Steve’s expression darkened. “Is that what you’re doing?”

Roisin shook her head. “Not exactly.”

The assistant whispered, “But you’re tempted to.”

Roisin nodded. “Yes, but I think there’s a good reason for it.”

Paul looked between them, panic rising. “What does that mean? What happens when you release all the demons? Is that it? Is that the apocalypse? The end of the world?”

Roisin looked at him with a sorrow that felt older than the room. “Something like that.” She looked down again. The life inside the threadbare carpet on the floor of an upstairs flat in Wolverhampton was a microcosm of the whole world. What right had she to decide whether these microbes lived or died, let alone all the animals, the humans. She looked up again at the faces of the three people gathered around her. Steve’s expression could have been cut from granite it was so fixed, Paul’s expression showed the horror that was in his heart, his Catholic upbringing showing him reels of scripture-based horrors from the depraved imaginations of religious men. Only the assistant was animated. Horror, certainly; fear, definitely; curiosity, certainly. These were her friends. Did she want them to come to a swift and sudden end? She, the Roisin that had gestated from the union of a man and a woman, knew the answer.

Steve stepped closer. “What?”

Roisin met his eyes. And for the first time since she’d returned, her voice trembled. “I don’t know. There’s a game being played here, and me, you, Yabamiah, everyone… we’re all just tiny pieces on a board we have no comprehension of.”

The assistant whispered, “But the angel did.”

Roisin nodded. “I think so. Still only a portion of it, but more than I know.”

Paul’s voice cracked. “And he tried to stop you?”

Roisin swallowed. “He tried. And now he’s dead. She lifted up her hand and the assistant took a step back. Is that his?”

Paul looked at her, frowning. “His what? What can you see that I can’t?”

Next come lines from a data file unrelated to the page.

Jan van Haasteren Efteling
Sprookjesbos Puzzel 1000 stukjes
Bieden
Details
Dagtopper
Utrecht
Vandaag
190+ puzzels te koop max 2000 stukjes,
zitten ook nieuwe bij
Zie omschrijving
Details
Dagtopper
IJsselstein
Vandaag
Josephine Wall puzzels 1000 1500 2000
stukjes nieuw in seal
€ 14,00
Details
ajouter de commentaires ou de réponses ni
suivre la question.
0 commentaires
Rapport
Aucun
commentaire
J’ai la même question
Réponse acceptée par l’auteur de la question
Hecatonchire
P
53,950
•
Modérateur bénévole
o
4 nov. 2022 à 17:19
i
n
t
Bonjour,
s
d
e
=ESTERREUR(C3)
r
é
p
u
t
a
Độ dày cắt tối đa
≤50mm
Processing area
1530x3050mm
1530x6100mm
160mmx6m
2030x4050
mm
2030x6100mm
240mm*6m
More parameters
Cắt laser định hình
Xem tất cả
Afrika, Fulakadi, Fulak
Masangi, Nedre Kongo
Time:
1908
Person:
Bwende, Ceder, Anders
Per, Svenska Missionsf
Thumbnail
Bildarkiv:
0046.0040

Steve’s jaw tightened and he put his glasses back on, though cautiously, like a child already burned by the fire he’s just started in the basement of an abandoned office block. “She dripping with fractals… fragments of life. Souls.”

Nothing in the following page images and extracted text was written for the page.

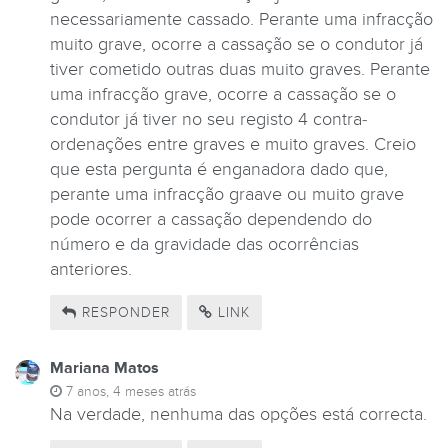
necessariamente cassado. Perante uma infracção
muito grave, ocorre a cassação se o condutor já
tiver cometido outras duas muito graves. Perante
uma infracção grave, ocorre a cassação se o
condutor já tiver no seu registo 4 contra-
ordenações entre graves e muito graves. Creio
que esta pergunta é enganadora dado que,
perante uma infracção graave ou muito grave
pode ocorrer a cassação dependendo do
número e da gravidade das ocorrências
anteriores.
RESPONDER
LINK
Mariana Matos
7 anos, 4 meses atrás
Na verdade, nenhuma das opções está correcta.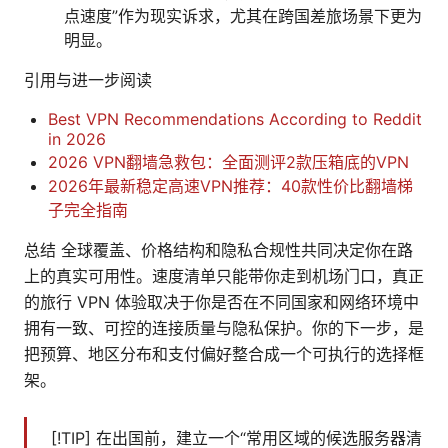
点速度”作为现实诉求，尤其在跨国差旅场景下更为
明显。
引用与进一步阅读
Best VPN Recommendations According to Reddit
in 2026
2026 VPN翻墙急救包：全面测评2款压箱底的VPN
2026年最新稳定高速VPN推荐：40款性价比翻墙梯
子完全指南
总结 全球覆盖、价格结构和隐私合规性共同决定你在路
上的真实可用性。速度清单只能带你走到机场门口，真正
的旅行 VPN 体验取决于你是否在不同国家和网络环境中
拥有一致、可控的连接质量与隐私保护。你的下一步，是
把预算、地区分布和支付偏好整合成一个可执行的选择框
架。
[!TIP] 在出国前，建立一个“常用区域的候选服务器清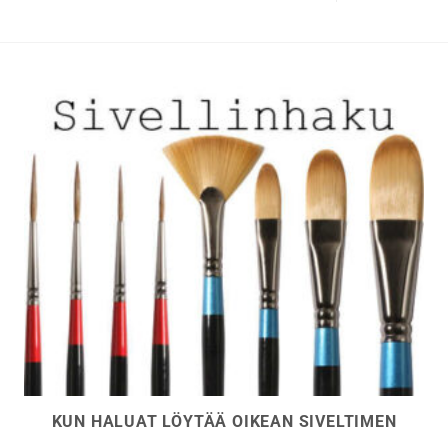
KUN HALUAT LÖYTÄÄ OIKEAN SIVELTIMEN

“One soul.” Roisin pursed her lips. “Two, if you count the imp. Roisin looked toward the hallway where the shadows were shifting, moving, gathering. “Where did it come from, by the way?”

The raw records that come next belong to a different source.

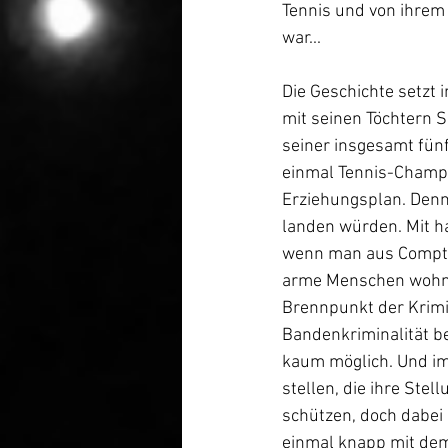
Tennis und von ihrem
war...
Die Geschichte setzt i
mit seinen Töchtern 
seiner insgesamt fünf
einmal Tennis-Champi
Erziehungsplan. Denn 
landen würden. Mit h
wenn man aus Compton
arme Menschen wohnen
Brennpunkt der Krimin
Bandenkriminalität be
kaum möglich. Und i
stellen, die ihre Stel
schützen, doch dabei
einmal knapp mit dem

“I summoned it.” Steve’s admission brought him no joy. “I called in a favour I was owed from a long time ago.”

“Thank you. It gave me the strength to fight back.” She let some on the fragments spill from her hand onto the carpet, where they sank into the weave and vanished from sight. “I return his life to the world.”

“What does that mean?” Paul frowned again. “What’s an imp? And why is it alive?”

“It isn’t any more.” Steve grinned.

The assistant touched Paul’s arm, lightly. “An imp is a minor demon. Barely alive at all, really, but created just to do the tedious jobs the higher beings don’t want to do, like delivering messages and fetching extra nails to hammer into people’s feet. That sort of thing.”

Steve nodded. “Like a multi-function kitchen mixer with legs.”

Paul looked at him, horrified. “But alive?”

Steve shrugged. “Meh.”

“Demons have slaves?”

“Of course. But you’ve got an iPhone, so don’t preach to me about the ethics of slave labour.”